You can think of \(C\) and \(D\) as countries with toll roads between the different cities; then an enriched profunctor \(\Phi : C \nrightarrow D\) gives us the cost of getting from any city \(c \in C\) to any city \(d \in D\). This cost is \(\Phi(c,d) \in \mathbf{Cost}\).

But to specify \(\Phi\), it's enough to specify costs of flights from *some* cities in \(C\) to *some* cities in \(D\). That's why we just need to draw a *few* blue dashed edges labelled with costs. We can use this to work out the cost of going from any city \(c \in C\) to any city \(d \in D\). I hope you can guess how!

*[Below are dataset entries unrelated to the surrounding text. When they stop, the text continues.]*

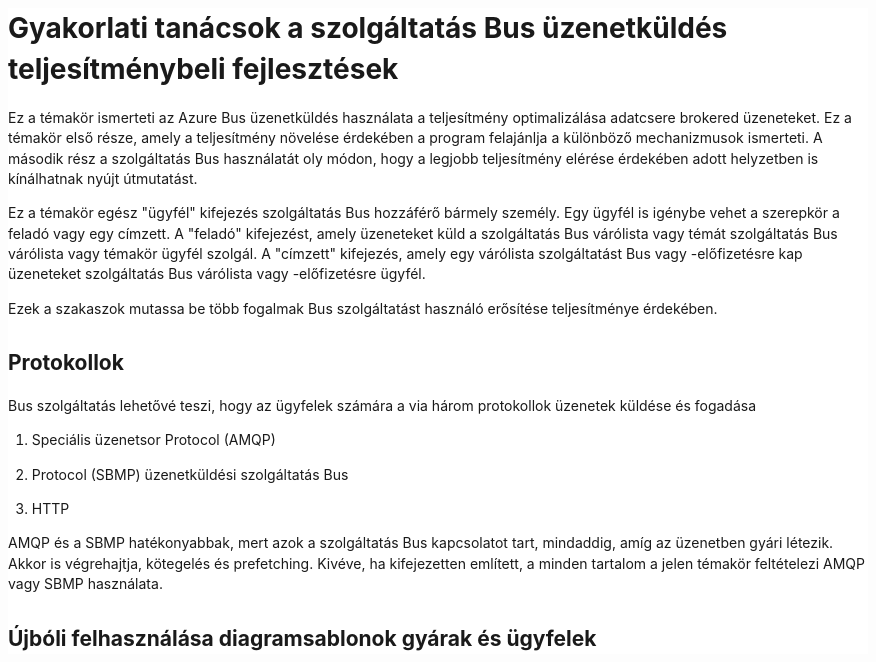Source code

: <properties 
    pageTitle="Ajánlott eljárások a teljesítmény használ szolgáltatási Bus |} Microsoft Azure"
    description="Azure Service Bus használata a teljesítmény optimalizálása brokered üzenetek adatcsere ismerteti."
    services="service-bus"
    documentationCenter="na"
    authors="sethmanheim"
    manager="timlt"
    editor="" /> 
<tags 
    ms.service="service-bus"
    ms.devlang="na"
    ms.topic="article"
    ms.tgt_pltfrm="na"
    ms.workload="na"
    ms.date="10/25/2016"
    ms.author="sethm" />

# <a name="best-practices-for-performance-improvements-using-service-bus-messaging"></a>Gyakorlati tanácsok a szolgáltatás Bus üzenetküldés teljesítménybeli fejlesztések

Ez a témakör ismerteti az Azure Bus üzenetküldés használata a teljesítmény optimalizálása adatcsere brokered üzeneteket. Ez a témakör első része, amely a teljesítmény növelése érdekében a program felajánlja a különböző mechanizmusok ismerteti. A második rész a szolgáltatás Bus használatát oly módon, hogy a legjobb teljesítmény elérése érdekében adott helyzetben is kínálhatnak nyújt útmutatást.

Ez a témakör egész "ügyfél" kifejezés szolgáltatás Bus hozzáférő bármely személy. Egy ügyfél is igénybe vehet a szerepkör a feladó vagy egy címzett. A "feladó" kifejezést, amely üzeneteket küld a szolgáltatás Bus várólista vagy témát szolgáltatás Bus várólista vagy témakör ügyfél szolgál. A "címzett" kifejezés, amely egy várólista szolgáltatást Bus vagy -előfizetésre kap üzeneteket szolgáltatás Bus várólista vagy -előfizetésre ügyfél.

Ezek a szakaszok mutassa be több fogalmak Bus szolgáltatást használó erősítése teljesítménye érdekében.

## <a name="protocols"></a>Protokollok

Bus szolgáltatás lehetővé teszi, hogy az ügyfelek számára a via három protokollok üzenetek küldése és fogadása

1. Speciális üzenetsor Protocol (AMQP)

2. Protocol (SBMP) üzenetküldési szolgáltatás Bus

3. HTTP

AMQP és a SBMP hatékonyabbak, mert azok a szolgáltatás Bus kapcsolatot tart, mindaddig, amíg az üzenetben gyári létezik. Akkor is végrehajtja, kötegelés és prefetching. Kivéve, ha kifejezetten említett, a minden tartalom a jelen témakör feltételezi AMQP vagy SBMP használata.

## <a name="reusing-factories-and-clients"></a>Újbóli felhasználása diagramsablonok gyárak és ügyfelek
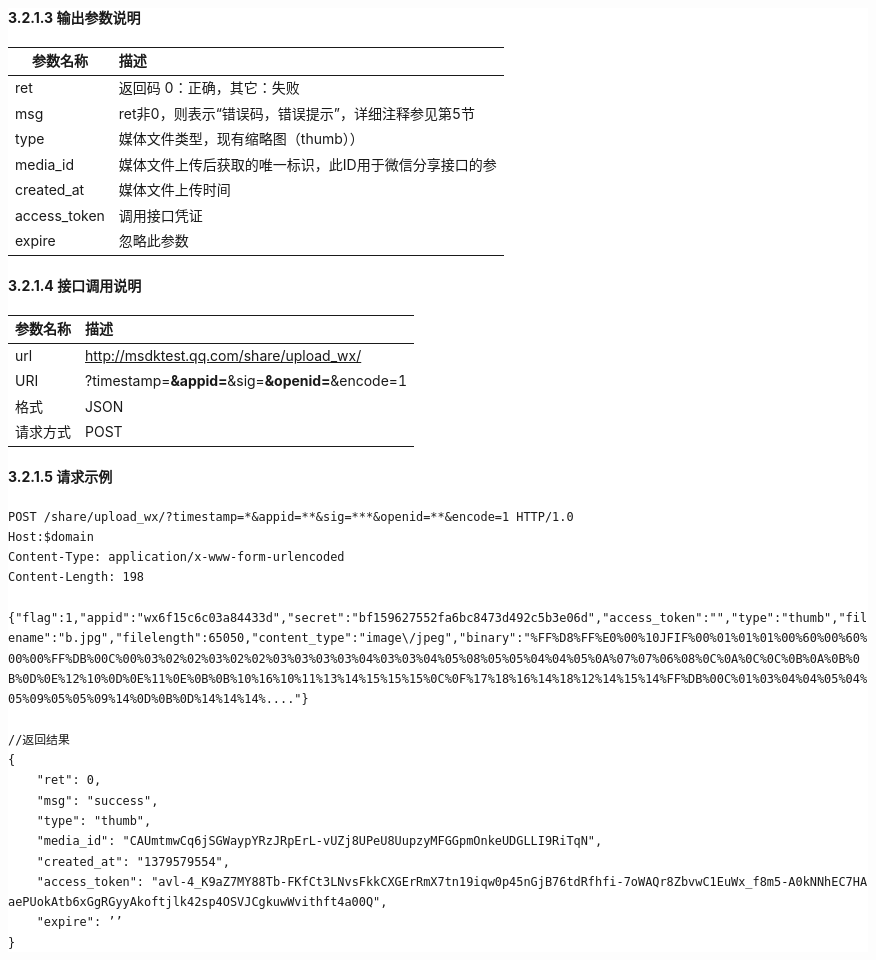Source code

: 
#### 3.2.1.3 输出参数说明 ####

| 参数名称| 描述|
| ------------- |:-----|
| ret|返回码  0：正确，其它：失败 |
| msg|ret非0，则表示“错误码，错误提示”，详细注释参见第5节|
| type|媒体文件类型，现有缩略图（thumb）） |
| media_id|媒体文件上传后获取的唯一标识，此ID用于微信分享接口的参 |
| created_at|媒体文件上传时间|
| access_token|调用接口凭证 |
| expire|忽略此参数|

#### 3.2.1.4 接口调用说明 ####

| 参数名称| 描述|
| ------------- |:-----|
| url|http://msdktest.qq.com/share/upload_wx/ |
| URI|?timestamp=**&appid=**&sig=**&openid=**&encode=1|
| 格式|JSON |
| 请求方式|POST  |

#### 3.2.1.5 请求示例 ####

	POST /share/upload_wx/?timestamp=*&appid=**&sig=***&openid=**&encode=1 HTTP/1.0
	Host:$domain
	Content-Type: application/x-www-form-urlencoded
	Content-Length: 198
	
	{"flag":1,"appid":"wx6f15c6c03a84433d","secret":"bf159627552fa6bc8473d492c5b3e06d","access_token":"","type":"thumb","filename":"b.jpg","filelength":65050,"content_type":"image\/jpeg","binary":"%FF%D8%FF%E0%00%10JFIF%00%01%01%01%00%60%00%60%00%00%FF%DB%00C%00%03%02%02%03%02%02%03%03%03%03%04%03%03%04%05%08%05%05%04%04%05%0A%07%07%06%08%0C%0A%0C%0C%0B%0A%0B%0B%0D%0E%12%10%0D%0E%11%0E%0B%0B%10%16%10%11%13%14%15%15%15%0C%0F%17%18%16%14%18%12%14%15%14%FF%DB%00C%01%03%04%04%05%04%05%09%05%05%09%14%0D%0B%0D%14%14%14%...."}
	
	//返回结果
	{
	    "ret": 0,
	    "msg": "success",
	    "type": "thumb",
	    "media_id": "CAUmtmwCq6jSGWaypYRzJRpErL-vUZj8UPeU8UupzyMFGGpmOnkeUDGLLI9RiTqN",
	    "created_at": "1379579554",
	    "access_token": "avl-4_K9aZ7MY88Tb-FKfCt3LNvsFkkCXGErRmX7tn19iqw0p45nGjB76tdRfhfi-7oWAQr8ZbvwC1EuWx_f8m5-A0kNNhEC7HAaePUokAtb6xGgRGyyAkoftjlk42sp4OSVJCgkuwWvithft4a00Q",
	    "expire": ’’
	}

**Puzzle 182.** What's \(\Phi(E,a)\)?

**Puzzle 183.** What's \(\Phi(W,c)\)?

**Puzzle 184.** What's \(\Phi(E,c)\)?

Here's a much more challenging puzzle:

**Puzzle 185.** In general, a \(\mathbf{Cost}\)-enriched profunctor \(\Phi : C \nrightarrow D\) is defined to be a \(\mathbf{Cost}\)-enriched functor

[ \Phi : C^{\text{op}} \times D \to \mathbf{Cost} ]

This is a function that assigns to any \(c \in C\) and \(d \in D\) a cost \(\Phi(c,d)\). However, for this to be a \(\mathbf{Cost}\)-enriched functor we need to make \(\mathbf{Cost}\) into a \(\mathbf{Cost}\)-enriched category! We do this by saying that \(\mathbf{Cost}(x,y)\) equals \( y - x\) if \(y \ge x \), and \(0\) otherwise. We must also make \(C^{\text{op}} \times D\) into a \(\mathbf{Cost}\)-enriched category, which I'll let you figure out to do. Then \(\Phi\) must obey some rules to be a \(\mathbf{Cost}\)-enriched functor. What are these rules? What do they mean concretely in terms of trips between cities?

And here are some easier ones:

**Puzzle 186.** Are the graphs we used above to describe the preorders \(A\) and \(B\) Hasse diagrams? Why or why not?

**Puzzle 187.** I said that \(\infty\) plays the same role in \(\textbf{Cost}\) that \(\text{false}\) does in \(\textbf{Bool}\). What exactly is this role?

By the way, people often say **\(\mathcal{V}\)-category** to mean \(\mathcal{V}\)-enriched category, and **\(\mathcal{V}\)-functor** to mean \(\mathcal{V}\)-enriched functor, and **\(\mathcal{V}\)-profunctor** to mean \(\mathcal{V}\)-enriched profunctor. This helps you talk faster and do more math per hour.